The old, Mexican dictator, Porfirio Diaz, used to say “poor Mexico – so far from God, and so near to the United States.” Even with 100 million inhabitants, making it the 11th most populous country in the world, Mexico’s economy – including agriculture – is hugely influenced by what happens in the U.S.

From 1910 to 1920, Mexico fought a bloody civil war, partly over who was to reap the rewards of the rich Mexican soil. The most radical forces in La Revolucion were those grouped around Emiliano Zapata. Their central demand was “land to the tiller.” Zapata’s “Ayala Program” called for redistribution to peasant farmers of land that had been seized from them by big landowners. Though Zapata was killed, the symbolic power “agrarianism” has sunk deep roots in the national, political culture, including in the Constitution.

In the 1930s, left-wing Mexican President Lazaro Cardenas del Rio distributed millions of acres of land to poor farmers, but after he left office in 1940, the land reform effort petered out.

Post-Cardenas governments of the Revolutionary Institutional Party (PRI) paid lip service to “land to the tiller” until 1982, when, unable to pay foreign creditors, they took a definite turn toward the policies dictated by the International Monetary Fund, the World Bank and the U.S. government.

The following president, Carlos Salinas de Gortari, became an enthusiastic neo-liberal globalizer. Salinas entered with gusto into the negotiations with the United States and Canada on the North American Free Trade Agreement (NAFTA).

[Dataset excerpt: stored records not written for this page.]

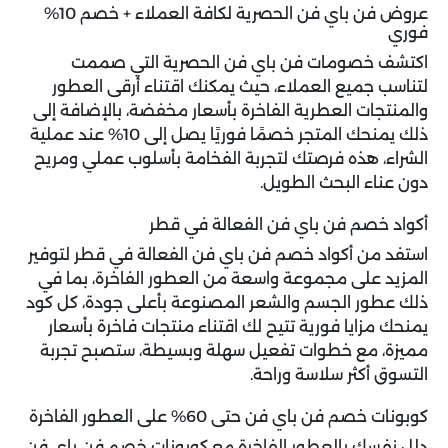
عروض فن باي فن الحصرية لكافة العملاء + خصم 10%
فوري
اكتشف
خصومات فن باي فن
الحصرية التي صممت
لتناسب جميع العملاء، حيث يمكنك اقتناء أرقى العطور
والمنتجات العطرية الفاخرة بأسعار مخفضة، بالإضافة إلى
ذلك يمنحك المتجر خصمًا فوريًا يصل إلى 10% عند عملية
الشراء، هذه فرصتك لتجربة الفخامة بأسلوب عملي ومريح
دون عناء البحث الطويل.
أكواد خصم فن باي فن الفعالة في قطر
استفد من أكواد خصم فن باي فن الفعالة في قطر لتوفير
المزيد على مجموعة واسعة من العطور الفاخرة، بما في
ذلك عطور الجسم والشعر المصنوعة بأعلى جودة، كل كود
يمنحك مزايا فورية تتيح لك اقتناء منتجات فاخرة بأسعار
مميزة، مع خطوات تفعيل سهلة وبسيطة، ستصبح تجربة
التسوق أكثر سلاسة وراحة.
كوبونات خصم فن باي فن حتى 60% على العطور الفاخرة
دلل نفسك بالعطور الفاخرة مع
كوبونات خصم فن باي فن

Salinas’s secretary of Foreign Trade, Dr. Jaime Serra Puche, predicted that NAFTA would drive 13 million Mexican farmers and their kin off the land. This he said was good, because it would shift the rural economy away from producing food for Mexicans and toward production for foreign markets, thus helping Mexico’s foreign trade problems. These country folk would go to the cities, which was also “good” because it would create a new source of cheap labor, thus attracting foreign investment in industry.

To date, approximately six million Mexicans have been driven off the farms since the implementation of NAFTA, because while Mexico stopped the little support it was giving its farmers, the United States continued to subsidize its corn production. Mexican farmers were undercut and ruined by cheap corn from the North.

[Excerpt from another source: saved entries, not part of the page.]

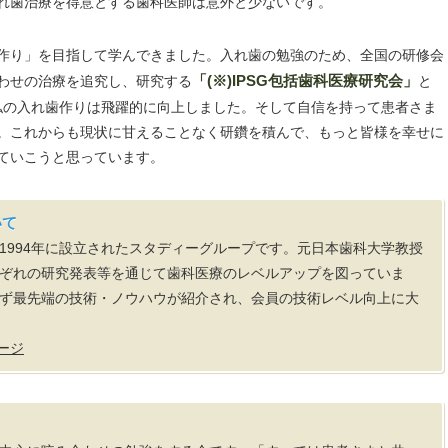
れ歯治療を得意とする歯科医師は意外と少ないです。
作り」を目指して学んできました。入れ歯の勉強のため、全国の研修会
わせの治療を追究し、研究する
「(※)IPSG包括歯科医療研究会」
と
私の入れ歯作りは飛躍的に向上しました。そして自信を持って患者さま
。これからも現状に甘えることなく研鑽を積んで、もっと皆様を幸せに
ていこうと思っています。
いて
1994年に設立されたスタディーグループです。元日本歯科大学教授
ぞれの研究発表等を通じて歯科医療のレベルアップを図っていま
ず最先端の技術・ノウハウが紹介され、会員の技術レベル向上に大
ージ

The downward pull on incomes created by the mass exodus from the farms has worsened living conditions for Mexican urban workers. The result has been a large increase in the immigration of poor Mexicans into the U.S., just as the U.S. has entered into a major anti-immigrant campaign.

Before 9/11, George W. Bush and Mexico’s President Fox had been negotiating a deal in which up to five million undocumented Mexicans would be legalized. However, Secretary of State Colin Powell announced recently there would be no big initiatives on the U.S.-Mexican immigration issue in the near future. Rather than challenging this, Fox’s foreign minister, Luis Ernesto Derbez, is going along with this and discouraging Mexican immigrants from hoping for any breakthroughs at the November meetings on immigration between the two countries.

However, Mexico and the United State appear to agree on the need for a new contract farm labor, or “bracero” program. But if it is anything like the old bracero program, it will be little better than 21st century slave labor. Most of organized labor in the United States is opposing it and instead calling for a harder fight for legalization, including organizing a coalition to support the Immigrant Workers Freedom Ride.